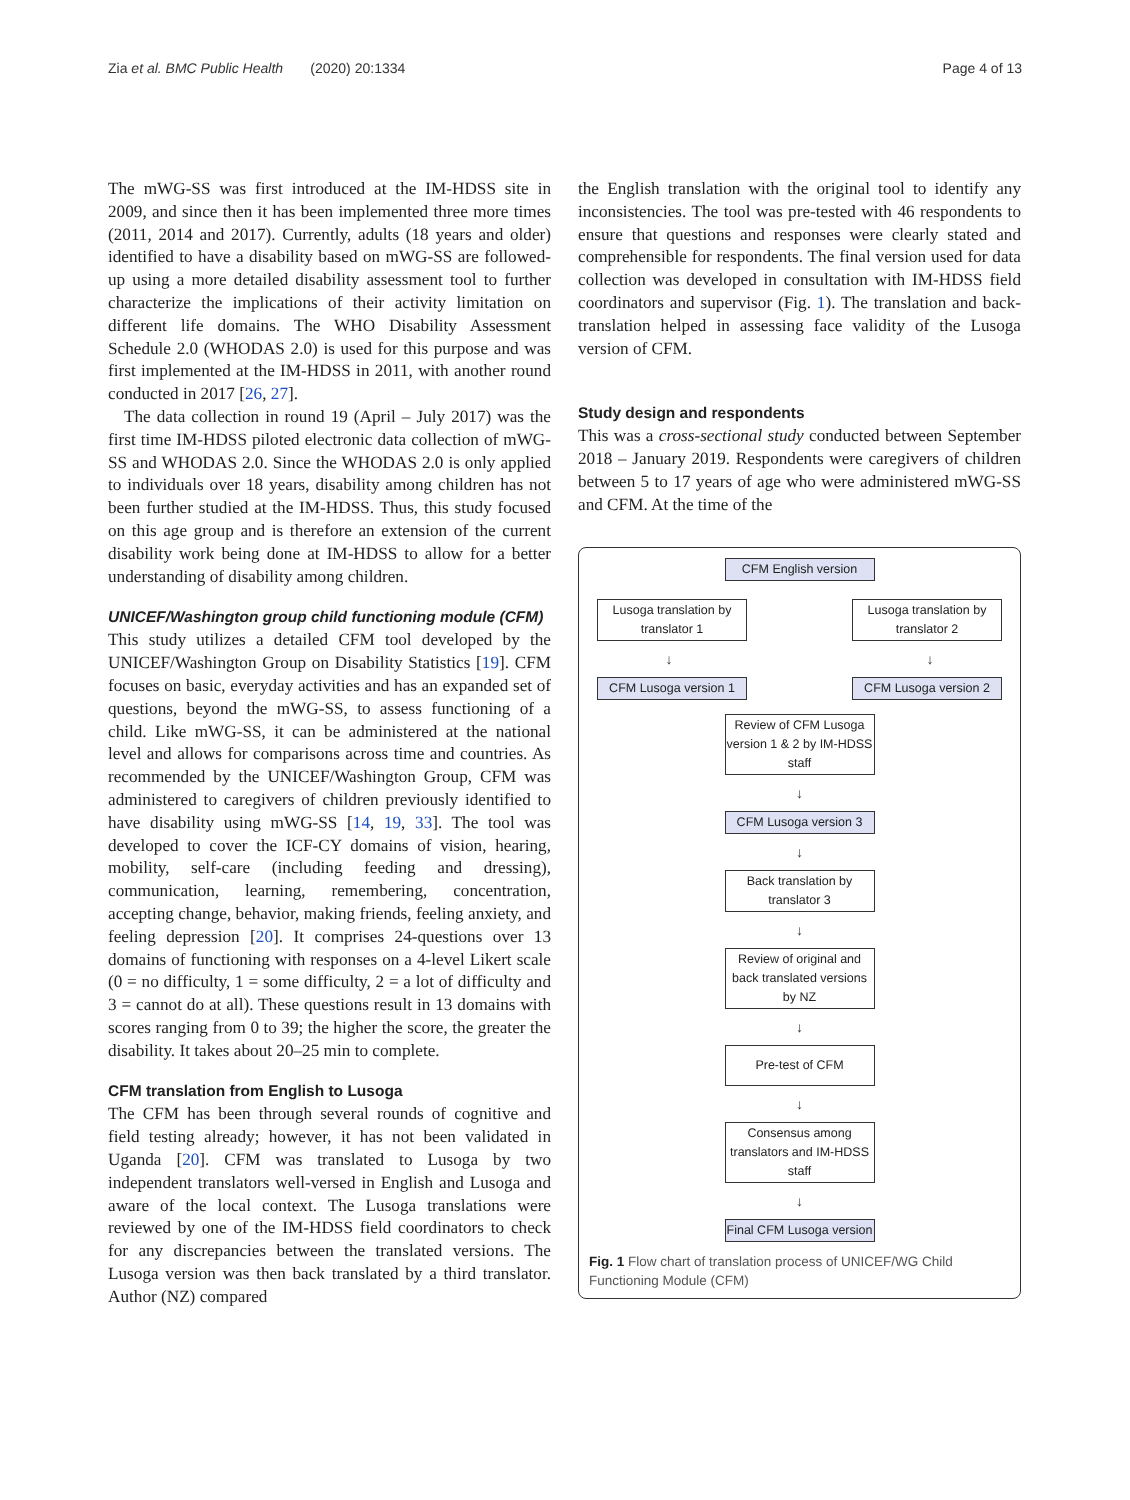Zia et al. BMC Public Health (2020) 20:1334 Page 4 of 13
The mWG-SS was first introduced at the IM-HDSS site in 2009, and since then it has been implemented three more times (2011, 2014 and 2017). Currently, adults (18 years and older) identified to have a disability based on mWG-SS are followed-up using a more detailed disability assessment tool to further characterize the implications of their activity limitation on different life domains. The WHO Disability Assessment Schedule 2.0 (WHODAS 2.0) is used for this purpose and was first implemented at the IM-HDSS in 2011, with another round conducted in 2017 [26, 27].
The data collection in round 19 (April – July 2017) was the first time IM-HDSS piloted electronic data collection of mWG-SS and WHODAS 2.0. Since the WHODAS 2.0 is only applied to individuals over 18 years, disability among children has not been further studied at the IM-HDSS. Thus, this study focused on this age group and is therefore an extension of the current disability work being done at IM-HDSS to allow for a better understanding of disability among children.
UNICEF/Washington group child functioning module (CFM)
This study utilizes a detailed CFM tool developed by the UNICEF/Washington Group on Disability Statistics [19]. CFM focuses on basic, everyday activities and has an expanded set of questions, beyond the mWG-SS, to assess functioning of a child. Like mWG-SS, it can be administered at the national level and allows for comparisons across time and countries. As recommended by the UNICEF/Washington Group, CFM was administered to caregivers of children previously identified to have disability using mWG-SS [14, 19, 33]. The tool was developed to cover the ICF-CY domains of vision, hearing, mobility, self-care (including feeding and dressing), communication, learning, remembering, concentration, accepting change, behavior, making friends, feeling anxiety, and feeling depression [20]. It comprises 24-questions over 13 domains of functioning with responses on a 4-level Likert scale (0 = no difficulty, 1 = some difficulty, 2 = a lot of difficulty and 3 = cannot do at all). These questions result in 13 domains with scores ranging from 0 to 39; the higher the score, the greater the disability. It takes about 20–25 min to complete.
CFM translation from English to Lusoga
The CFM has been through several rounds of cognitive and field testing already; however, it has not been validated in Uganda [20]. CFM was translated to Lusoga by two independent translators well-versed in English and Lusoga and aware of the local context. The Lusoga translations were reviewed by one of the IM-HDSS field coordinators to check for any discrepancies between the translated versions. The Lusoga version was then back translated by a third translator. Author (NZ) compared
the English translation with the original tool to identify any inconsistencies. The tool was pre-tested with 46 respondents to ensure that questions and responses were clearly stated and comprehensible for respondents. The final version used for data collection was developed in consultation with IM-HDSS field coordinators and supervisor (Fig. 1). The translation and back-translation helped in assessing face validity of the Lusoga version of CFM.
Study design and respondents
This was a cross-sectional study conducted between September 2018 – January 2019. Respondents were caregivers of children between 5 to 17 years of age who were administered mWG-SS and CFM. At the time of the
CFM English version
Lusoga translation by translator 1
Lusoga translation by translator 2
↓ ↓
CFM Lusoga version 1
CFM Lusoga version 2
Review of CFM Lusoga version 1 & 2 by IM-HDSS staff
↓
CFM Lusoga version 3
↓
Back translation by translator 3
↓
Review of original and back translated versions by NZ
↓
Pre-test of CFM
↓
Consensus among translators and IM-HDSS staff
↓
Final CFM Lusoga version
Fig. 1 Flow chart of translation process of UNICEF/WG Child Functioning Module (CFM)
++++++++++++++++++++
▸ Task goal
In the records above, find the line containing "CFM English version"; please retype it and every line after it through the last line, exactly and with nothing else.

▸ Solution to this task
CFM English version
Lusoga translation by translator 1
Lusoga translation by translator 2
↓ ↓
CFM Lusoga version 1
CFM Lusoga version 2
Review of CFM Lusoga version 1 & 2 by IM-HDSS staff
↓
CFM Lusoga version 3
↓
Back translation by translator 3
↓
Review of original and back translated versions by NZ
↓
Pre-test of CFM
↓
Consensus among translators and IM-HDSS staff
↓
Final CFM Lusoga version
Fig. 1 Flow chart of translation process of UNICEF/WG Child Functioning Module (CFM)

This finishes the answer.